Search code examples
powershell

Specifying *.xls filter in Get-ChildItem also returns *.xlsx results


I have a folder that contains both .xls, .xlsx and .xlsm files, and would like to filter just the .xls files.

Why is the following line not working as I'd expect it to? I see .xls, .xlsx and .xlsm results.

Get-ChildItem $(Get-Location) -Filter *.xls | ForEach-Object { $_.Extension }

Solution

  • The -Filter parameter's wildcard matching is not performed by PowerShell, it is passed through to the filesystem provider and ultimately the Windows API. The matching performed there is burdened with many legacy behaviors and quirks, including the one you saw:

    • In Windows PowerShell, -Filter *.xls effectively behaves like -Filter *.xls*. Therefore, -Filter *.xls matches both foo.xls and foo.xlsx, for instance; this happens, because the 8.3 (short) file names are also being matched behind the scenes; for instance, foo.xlsx's 8.3 file name looks something like FOO~1.XLS; note the truncation (and capitalization) of .xlsx to .XLS.

    • While the short-name matching behavior no longer occurs in PowerShell (Core) 7, fortunately, other legacy quirks persist[1], as does the most notable difference (which won't go away): only PowerShell wildcard expressions (see about_Wildcards) support character ranges / sets via [...] (e.g., [a-z]) - they're not supported with -Filter.

    • Use of the -Filter parameter is in general still preferable to -Path / -Include (see below) due to its superior performance (filtering happens at the source, instead of after the fact in PowerShell).

    The workaround is to use the -Path parameter in order to use PowerShell's wildcard matching:

    Get-ChildItem -Path (Join-Path (Get-Location) *.xls) | ForEach-Object { $_.Extension }
    
    # Or, more simply
    Get-ChildItem -Path $PWD/*.xls | ForEach-Object Extension
    

    Note: With -Recurse you'd use the -Include parameter instead; without -Recurse, the behavior of -Include (and -Exclude) is unintuitive, unfortunately - see the bottom section of this answer.


    [1] Notable other quirks:

    • Multiple consecutive ? wildcards can match names with fewer characters.

      • E.g., Get-ChildItem -Filter ??.txt matches aa.txt and unexpectedly also a.txt
    • Pattern *. matches extension-less file and directory names.

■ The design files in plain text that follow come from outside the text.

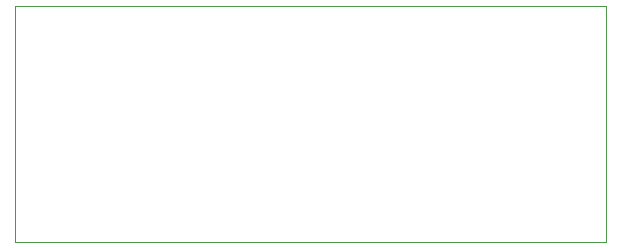
<source format=gm1>
G04 #@! TF.GenerationSoftware,KiCad,Pcbnew,8.0.5*
G04 #@! TF.CreationDate,2024-10-13T03:13:12+02:00*
G04 #@! TF.ProjectId,DCDC_converter,44434443-5f63-46f6-9e76-65727465722e,rev?*
G04 #@! TF.SameCoordinates,Original*
G04 #@! TF.FileFunction,Profile,NP*
%FSLAX46Y46*%
G04 Gerber Fmt 4.6, Leading zero omitted, Abs format (unit mm)*
G04 Created by KiCad (PCBNEW 8.0.5) date 2024-10-13 03:13:12*
%MOMM*%
%LPD*%
G01*
G04 APERTURE LIST*
G04 #@! TA.AperFunction,Profile*
%ADD10C,0.050000*%
G04 #@! TD*
G04 APERTURE END LIST*
D10*
X100000000Y-70000000D02*
X50000000Y-70000000D01*
X100000000Y-50000000D02*
X100000000Y-70000000D01*
X50000000Y-50000000D02*
X100000000Y-50000000D01*
X50000000Y-70000000D02*
X50000000Y-50000000D01*
M02*

</source>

      • E.g., Get-ChildItem -File -Filter *. finds all files (-File) whose names do not have an extension (e.g., file); this quirk can actually be useful, in that it is the simplest and best-performing way to locate extension-less files (-Path *. does not work, because it looks for a file name literally ending in a .).

      • Note: This was temporarily changed in PowerShell Core 6.x (as of 6.2.3), but the behavior is back as of PowerShell Core 7.0.

    • Conversely, *.* includes extension-less file and directory names as well.

    See this excellent answer by Zenexer for the backstory and the gory details.